Question

The length of a rectangle is increasing at a rate of 9 cm/s and its width is increasing at a rate of 4 cm/s. When the length is 15 cm and the width is 12 cm, how fast is the area of the rectangle increasing

Answer 1

The area of the rectangle is increasing at a rate of 168 square centimeters per second.

Explanation:

Geometrically speaking, the area of a rectangle (
`A`), in square centimeters, is described by following expression:

`A = w\cdot l` (1)

Where:

`w` - Width, in centimeters.

`h` - Height, in centimeters.

By Differential Calculus, we find an expression for the rate of change of the area of the rectangle (
`\dot A`), in square centimeters per second:

`\dot A = \dot w\cdot l + w\cdot \dot l` (2)

Where:

`\dot w` - Rate of change of the width of the rectangle, in centimeters per second.

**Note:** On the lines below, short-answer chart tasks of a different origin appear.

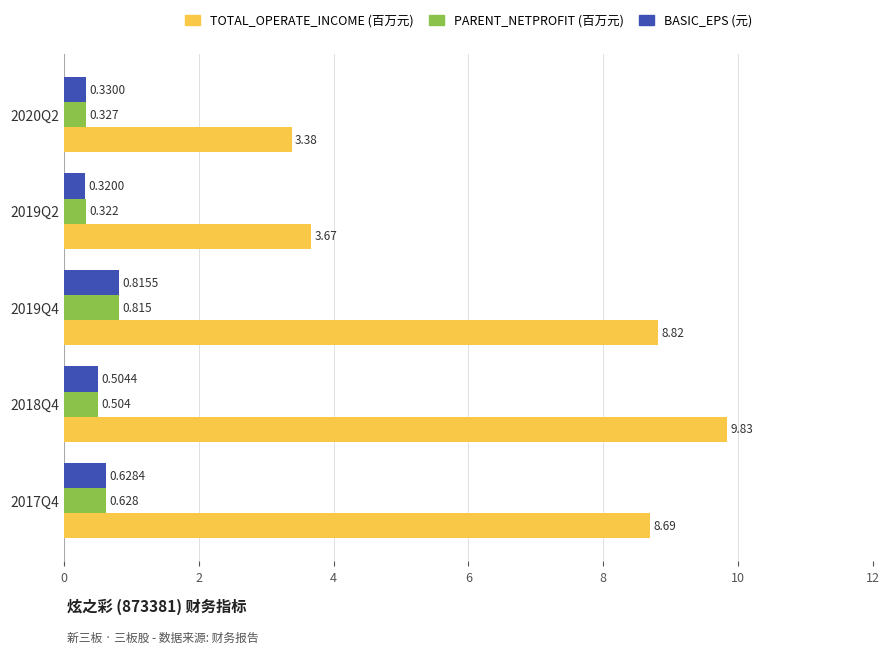

Which series changed the most between 2020Q2 and 2017Q4?

TOTAL_OPERATE_INCOME (百万元)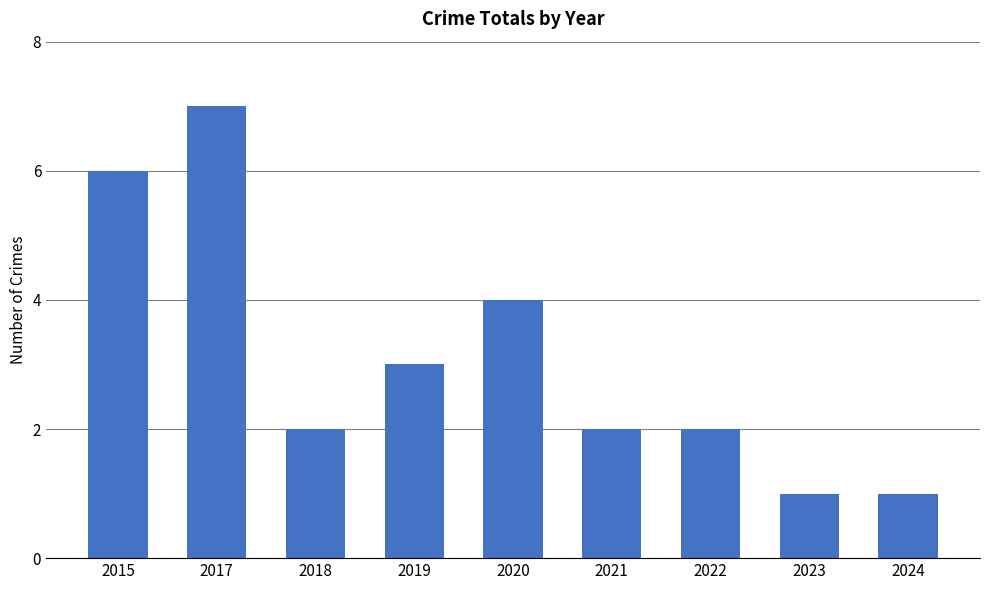

At which label is the value closest to 4?

2020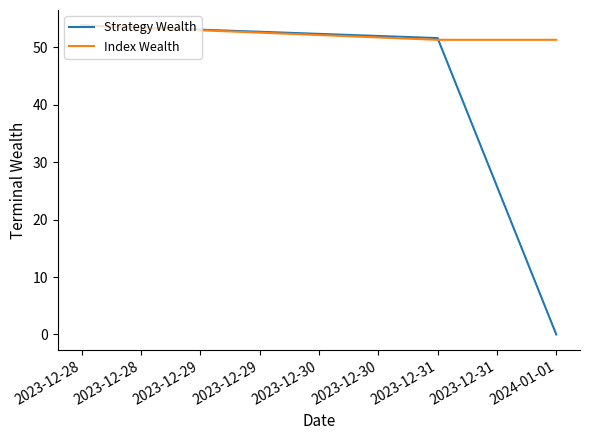

What is the sum of all Strategy Wealth values?

105.4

`\dot l` - Rate of change of the length of the rectangle, in centimeters per second.

If we know that
`w = 12\,cm`,
`l = 15\,cm`,
`\dot w = 4\,(cm)/(s)` and
`\dot l = 9\,(cm)/(s)`, then the rate of change of the area of the rectangle is:

`\dot A = \dot w\cdot l + w\cdot \dot l`

`\dot A = 168\,(cm^(2))/(s)`

The area of the rectangle is increasing at a rate of 168 square centimeters per second.